Understanding the Galaxy and its neighbours
Our location in the Milky Way provides us with a unique vantage point to study the structure, composition and kinematics of our home galaxy, the Andromeda galaxy and other galaxies in our Local Group.
Our researchers participate in a range of surveys, including:
- GALAH
- the VISTA Survey of the Magellanic Clouds
- the Legacy Survey of Space and Time
- 4MOST
- The Southern Stellar Stream Spectroscopic Survey (S⁵).
We make extensive use of telescopes at home and abroad, including the Very Large Telescope and the Vera Rubin Observatory.
Learn more about the projects we are undertaking, the researchers engaged in them, and who you can contact to get involved.

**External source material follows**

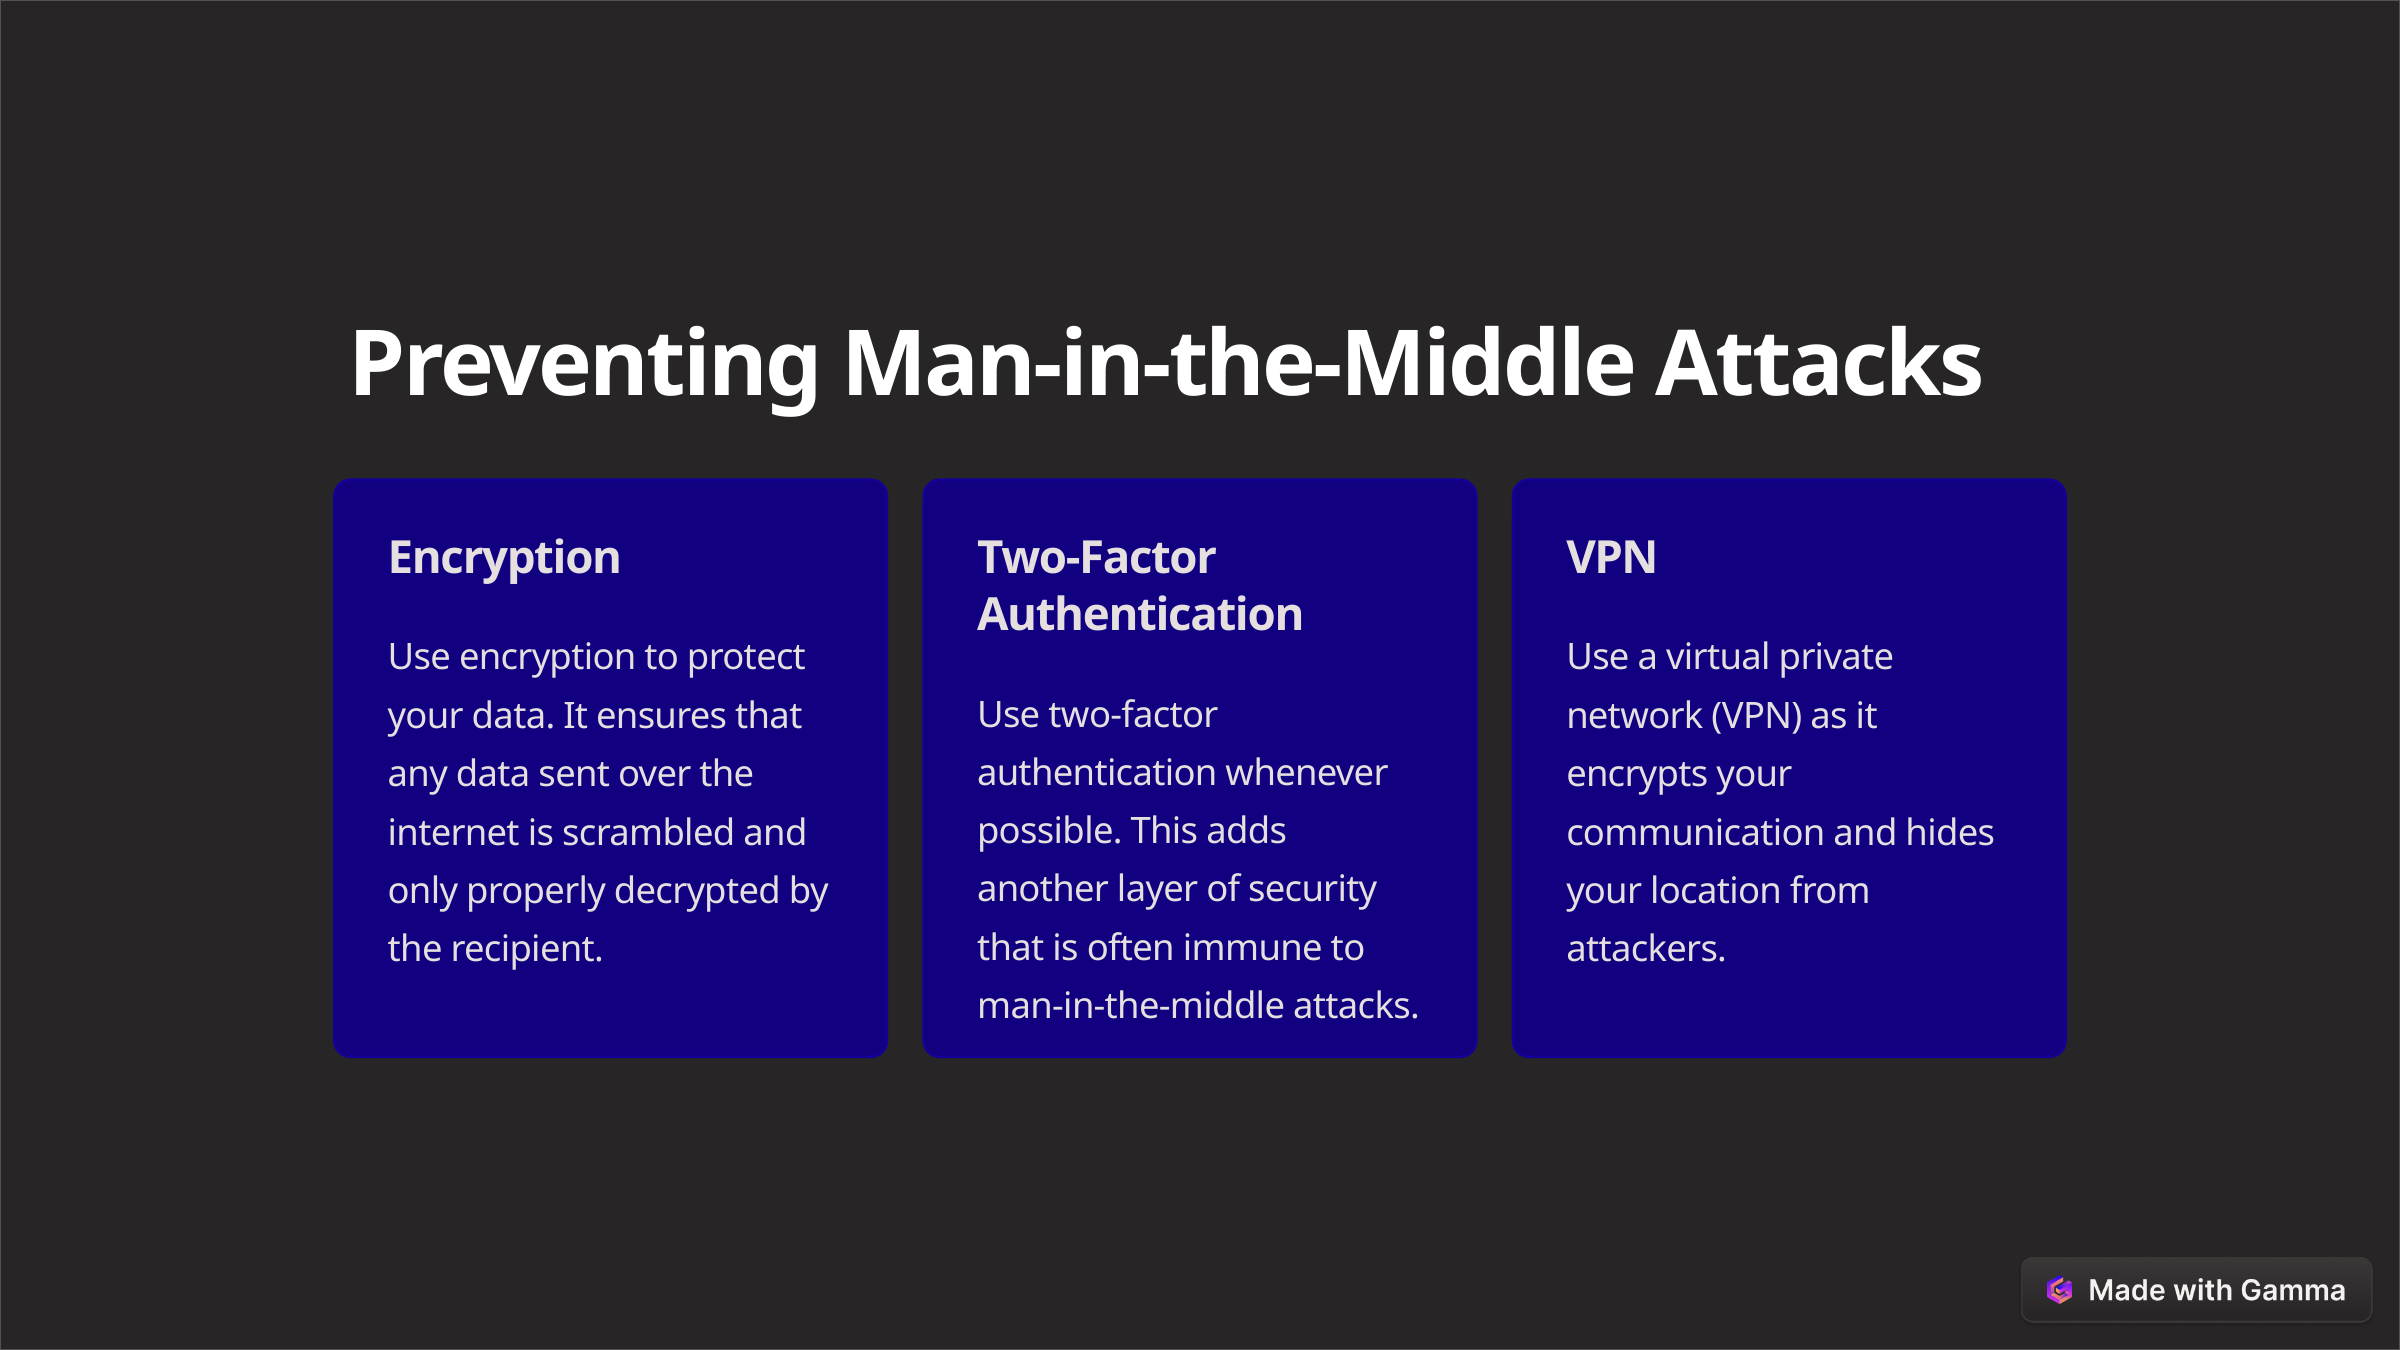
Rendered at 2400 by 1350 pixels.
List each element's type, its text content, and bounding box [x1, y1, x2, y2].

Stellar variability: Redefining the Milky Way’s fundamentals
We will exploit the most extensive and statistically complete catalogue of 572,338 periodic variable stars in the Milky Way to robustly quantify our galaxy’s 3D mass/stellar distribution.
We will conclusively determine the time evolution of the Milky Way’s spiral arms and of its warped stellar disk to distances two to three times further from the Galaxy’s centre than our Sun. Accurately knowing the Milky Way’s structure is fundamental, since it is the benchmark by which we measure external galaxies.
The research project will also set the standard for stellar structure studies and analyses of gravitational-wave source properties.
Supervisor: Richard de Grijs
Galactic archaeology
Galactic archaeology – the detailed study of stars in our galaxy and its nearest neighbours in order to uncover clues to their formation and evolution – is entering a new era with the availability of detailed elemental abundances and precision radial velocities for over a million stars in the Milky Way from the GALAH (GALactic Archaeology with HERMES) survey.
Combining GALAH with data from the ESA space mission, Gaia will open new frontiers in our understanding of the formation and evolution of the Galaxy.
In this project, you will work with members of the GALAH team and other international collaborators.
Supervisor: Dan Zucker
Satellites and stellar streams in the Local Group
Galaxies like our Milky Way form by accreting smaller systems, and this process of galaxy cannibalism continues to the present day. The dwarf satellites orbiting the Galaxy and M31 – its nearest large neighbour – are survivors, while the victims are stretched across the sky in stellar streams.
These satellites and streams, many of them revealed by wide-area astronomical surveys, probe the conditions of galaxy formation in the early universe and the behaviour of dark matter on the smallest scales.
In this research area you will have the opportunity to work with collaborators at other universities in Australia and overseas.